The results are dramatic:
- Model perplexity: 12.3 → 12.6 (basically unchanged)
- Memory bandwidth: 140 GB → 70 GB per forward pass
- Throughput: up 1.8×
- Model quality: ≈ 98% preserved
- A 70B model that once needed 4× A100s now fits on 2× A100s
The difference isn’t about “using 8 bits instead of 16.” It’s about respecting outliers — and designing your quantization around them.
Further insights
Modern quantization methods go even further. They use per-channel scaling and dynamic calibration to ensure each dimension or layer gets its own range, minimizing information loss. Some implementations (like bitsandbytes) integrate this logic directly into matrix multiplication kernels — avoiding costly dequantization and improving efficiency end-to-end.
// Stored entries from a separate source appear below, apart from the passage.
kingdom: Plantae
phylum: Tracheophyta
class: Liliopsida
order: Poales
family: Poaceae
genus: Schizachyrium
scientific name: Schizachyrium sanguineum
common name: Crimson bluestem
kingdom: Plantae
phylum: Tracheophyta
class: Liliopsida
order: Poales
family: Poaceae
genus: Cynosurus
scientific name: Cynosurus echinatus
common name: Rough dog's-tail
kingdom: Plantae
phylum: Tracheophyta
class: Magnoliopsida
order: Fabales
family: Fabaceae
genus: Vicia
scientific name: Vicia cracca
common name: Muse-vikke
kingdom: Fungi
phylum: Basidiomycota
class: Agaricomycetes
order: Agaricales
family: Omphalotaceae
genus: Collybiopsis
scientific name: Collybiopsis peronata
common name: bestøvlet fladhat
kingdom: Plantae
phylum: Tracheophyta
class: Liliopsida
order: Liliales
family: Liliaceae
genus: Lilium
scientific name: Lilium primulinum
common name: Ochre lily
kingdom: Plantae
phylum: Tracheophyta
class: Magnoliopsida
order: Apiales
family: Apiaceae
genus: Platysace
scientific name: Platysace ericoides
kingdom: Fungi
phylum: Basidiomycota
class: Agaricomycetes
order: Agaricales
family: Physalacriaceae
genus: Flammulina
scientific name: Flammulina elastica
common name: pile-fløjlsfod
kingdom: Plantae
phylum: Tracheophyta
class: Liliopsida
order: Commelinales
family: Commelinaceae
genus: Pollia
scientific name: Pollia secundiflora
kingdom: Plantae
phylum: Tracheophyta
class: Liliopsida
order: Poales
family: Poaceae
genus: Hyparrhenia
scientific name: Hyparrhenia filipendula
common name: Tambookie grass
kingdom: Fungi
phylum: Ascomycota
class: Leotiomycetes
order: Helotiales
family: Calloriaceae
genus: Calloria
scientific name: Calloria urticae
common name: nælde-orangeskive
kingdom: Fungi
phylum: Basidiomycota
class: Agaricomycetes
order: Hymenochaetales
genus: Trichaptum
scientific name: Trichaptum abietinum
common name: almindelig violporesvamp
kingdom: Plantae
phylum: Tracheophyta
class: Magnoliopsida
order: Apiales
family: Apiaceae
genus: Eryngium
In short: quantization isn’t just a compression trick — it’s a test of how well you understand your model’s activation landscape. Handle outliers correctly, and you get performance and speed. Ignore them, and your model collapses under its own extremes.
References
- Dettmers et al. (2022). LLM.int8(): 8-bit Matrix Multiplication for Transformers at Scale.
- Tim Dettmers’ original blog post explaining outlier-aware quantization.
- Community benchmarks on bitsandbytes and mixed-precision inference for large models.
Author’s note: This post was refined with help from large language models to clarify intuition and keep the math honest.